Problem to solve: The output has to be the full set of records, reproduced exactly, minus any picture.

[Dataset entries]

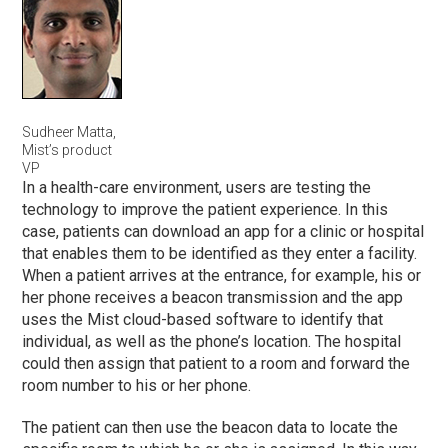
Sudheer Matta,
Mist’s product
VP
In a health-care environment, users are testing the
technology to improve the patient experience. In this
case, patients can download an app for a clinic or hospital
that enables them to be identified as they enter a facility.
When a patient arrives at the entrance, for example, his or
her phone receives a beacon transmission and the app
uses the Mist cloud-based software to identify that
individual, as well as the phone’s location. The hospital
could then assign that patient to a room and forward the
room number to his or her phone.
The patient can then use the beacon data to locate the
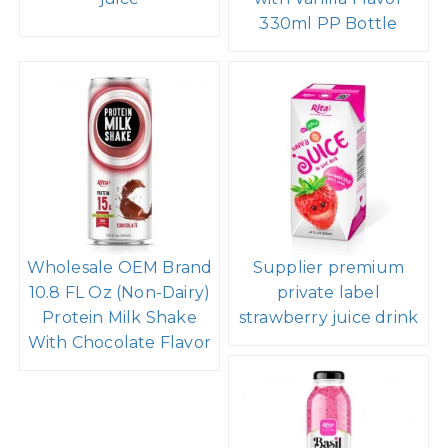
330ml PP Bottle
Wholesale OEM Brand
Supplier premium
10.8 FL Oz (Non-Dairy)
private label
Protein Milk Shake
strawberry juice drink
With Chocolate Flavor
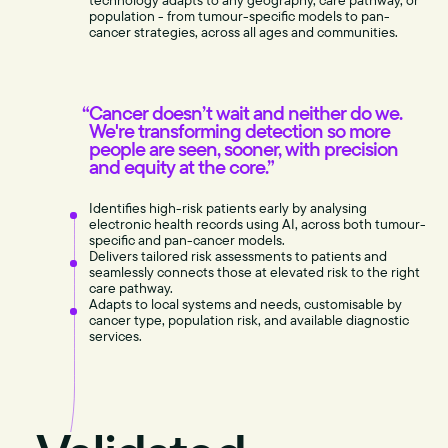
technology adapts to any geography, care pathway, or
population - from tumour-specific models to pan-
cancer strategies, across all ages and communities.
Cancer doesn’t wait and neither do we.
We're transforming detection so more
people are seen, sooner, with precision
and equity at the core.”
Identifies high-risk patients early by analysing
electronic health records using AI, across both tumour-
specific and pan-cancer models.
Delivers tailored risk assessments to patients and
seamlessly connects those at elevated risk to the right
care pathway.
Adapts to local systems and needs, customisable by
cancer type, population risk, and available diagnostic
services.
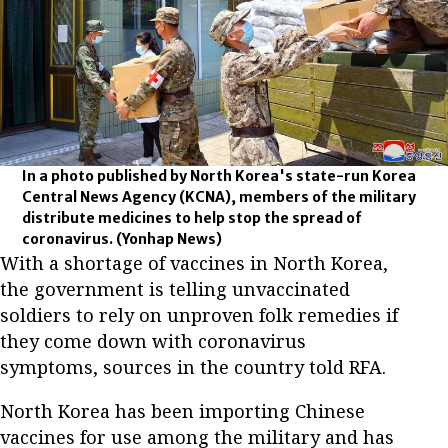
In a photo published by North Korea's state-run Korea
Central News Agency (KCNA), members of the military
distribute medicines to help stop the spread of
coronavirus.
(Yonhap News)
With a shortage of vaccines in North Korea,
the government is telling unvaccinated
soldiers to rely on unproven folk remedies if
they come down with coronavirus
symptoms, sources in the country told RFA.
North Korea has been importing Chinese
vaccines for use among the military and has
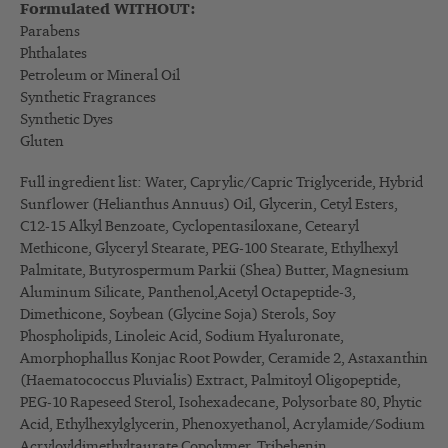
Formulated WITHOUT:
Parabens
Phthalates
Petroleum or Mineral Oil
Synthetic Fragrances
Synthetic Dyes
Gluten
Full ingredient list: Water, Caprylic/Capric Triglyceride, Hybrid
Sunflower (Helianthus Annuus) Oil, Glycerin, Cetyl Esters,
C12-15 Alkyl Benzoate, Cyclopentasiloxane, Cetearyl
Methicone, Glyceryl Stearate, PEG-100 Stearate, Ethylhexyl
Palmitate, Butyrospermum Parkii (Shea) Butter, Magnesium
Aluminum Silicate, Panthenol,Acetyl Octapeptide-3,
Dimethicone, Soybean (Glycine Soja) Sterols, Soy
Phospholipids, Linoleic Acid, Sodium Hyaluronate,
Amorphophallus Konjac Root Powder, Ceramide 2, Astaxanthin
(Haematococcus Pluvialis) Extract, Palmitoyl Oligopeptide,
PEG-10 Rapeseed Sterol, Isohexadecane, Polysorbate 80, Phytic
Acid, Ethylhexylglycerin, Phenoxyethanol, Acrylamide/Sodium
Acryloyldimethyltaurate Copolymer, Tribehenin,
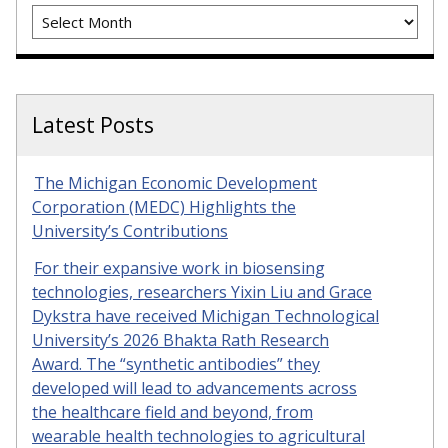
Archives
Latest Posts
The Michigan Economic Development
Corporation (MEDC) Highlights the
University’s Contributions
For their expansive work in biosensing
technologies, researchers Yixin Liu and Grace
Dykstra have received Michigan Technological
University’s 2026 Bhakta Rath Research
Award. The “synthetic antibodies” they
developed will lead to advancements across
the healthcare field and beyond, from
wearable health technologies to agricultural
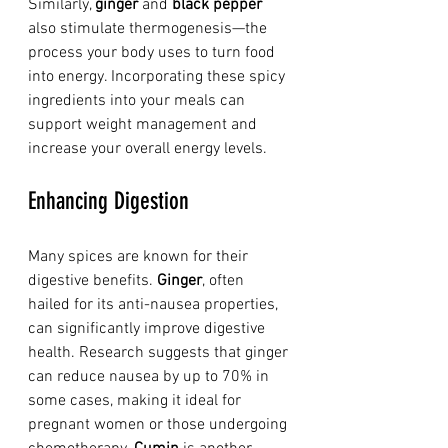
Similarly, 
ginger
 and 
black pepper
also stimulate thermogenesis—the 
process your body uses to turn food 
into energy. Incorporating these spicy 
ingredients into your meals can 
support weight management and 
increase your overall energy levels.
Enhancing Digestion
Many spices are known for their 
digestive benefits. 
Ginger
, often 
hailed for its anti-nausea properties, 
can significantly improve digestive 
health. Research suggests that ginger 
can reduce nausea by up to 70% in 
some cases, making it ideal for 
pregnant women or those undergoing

Your response:
Sudheer Matta,
Mist’s product
VP
In a health-care environment, users are testing the
technology to improve the patient experience. In this
case, patients can download an app for a clinic or hospital
that enables them to be identified as they enter a facility.
When a patient arrives at the entrance, for example, his or
her phone receives a beacon transmission and the app
uses the Mist cloud-based software to identify that
individual, as well as the phone’s location. The hospital
could then assign that patient to a room and forward the
room number to his or her phone.
The patient can then use the beacon data to locate the
330ml PP Bottle
Wholesale OEM Brand
Supplier premium
10.8 FL Oz (Non-Dairy)
private label
Protein Milk Shake
strawberry juice drink
With Chocolate Flavor
technology adapts to any geography, care pathway, or
population - from tumour-specific models to pan-
cancer strategies, across all ages and communities.
Cancer doesn’t wait and neither do we.
We're transforming detection so more
people are seen, sooner, with precision
and equity at the core.”
Identifies high-risk patients early by analysing
electronic health records using AI, across both tumour-
specific and pan-cancer models.
Delivers tailored risk assessments to patients and
seamlessly connects those at elevated risk to the right
care pathway.
Adapts to local systems and needs, customisable by
cancer type, population risk, and available diagnostic
services.
In a photo published by North Korea's state-run Korea
Central News Agency (KCNA), members of the military
distribute medicines to help stop the spread of
coronavirus.
(Yonhap News)
With a shortage of vaccines in North Korea,
the government is telling unvaccinated
soldiers to rely on unproven folk remedies if
they come down with coronavirus
symptoms, sources in the country told RFA.
North Korea has been importing Chinese
vaccines for use among the military and has
Formulated WITHOUT:
Parabens
Phthalates
Petroleum or Mineral Oil
Synthetic Fragrances
Synthetic Dyes
Gluten
Full ingredient list: Water, Caprylic/Capric Triglyceride, Hybrid
Sunflower (Helianthus Annuus) Oil, Glycerin, Cetyl Esters,
C12-15 Alkyl Benzoate, Cyclopentasiloxane, Cetearyl
Methicone, Glyceryl Stearate, PEG-100 Stearate, Ethylhexyl
Palmitate, Butyrospermum Parkii (Shea) Butter, Magnesium
Aluminum Silicate, Panthenol,Acetyl Octapeptide-3,
Dimethicone, Soybean (Glycine Soja) Sterols, Soy
Phospholipids, Linoleic Acid, Sodium Hyaluronate,
Amorphophallus Konjac Root Powder, Ceramide 2, Astaxanthin
(Haematococcus Pluvialis) Extract, Palmitoyl Oligopeptide,
PEG-10 Rapeseed Sterol, Isohexadecane, Polysorbate 80, Phytic
Acid, Ethylhexylglycerin, Phenoxyethanol, Acrylamide/Sodium
Acryloyldimethyltaurate Copolymer, Tribehenin,
Archives
Latest Posts
The Michigan Economic Development
Corporation (MEDC) Highlights the
University’s Contributions
For their expansive work in biosensing
technologies, researchers Yixin Liu and Grace
Dykstra have received Michigan Technological
University’s 2026 Bhakta Rath Research
Award. The “synthetic antibodies” they
developed will lead to advancements across
the healthcare field and beyond, from
wearable health technologies to agricultural
Similarly, 
ginger
 and 
black pepper
also stimulate thermogenesis—the 
process your body uses to turn food 
into energy. Incorporating these spicy 
ingredients into your meals can 
support weight management and 
increase your overall energy levels.
Enhancing Digestion
Many spices are known for their 
digestive benefits. 
Ginger
, often 
hailed for its anti-nausea properties, 
can significantly improve digestive 
health. Research suggests that ginger 
can reduce nausea by up to 70% in 
some cases, making it ideal for 
pregnant women or those undergoing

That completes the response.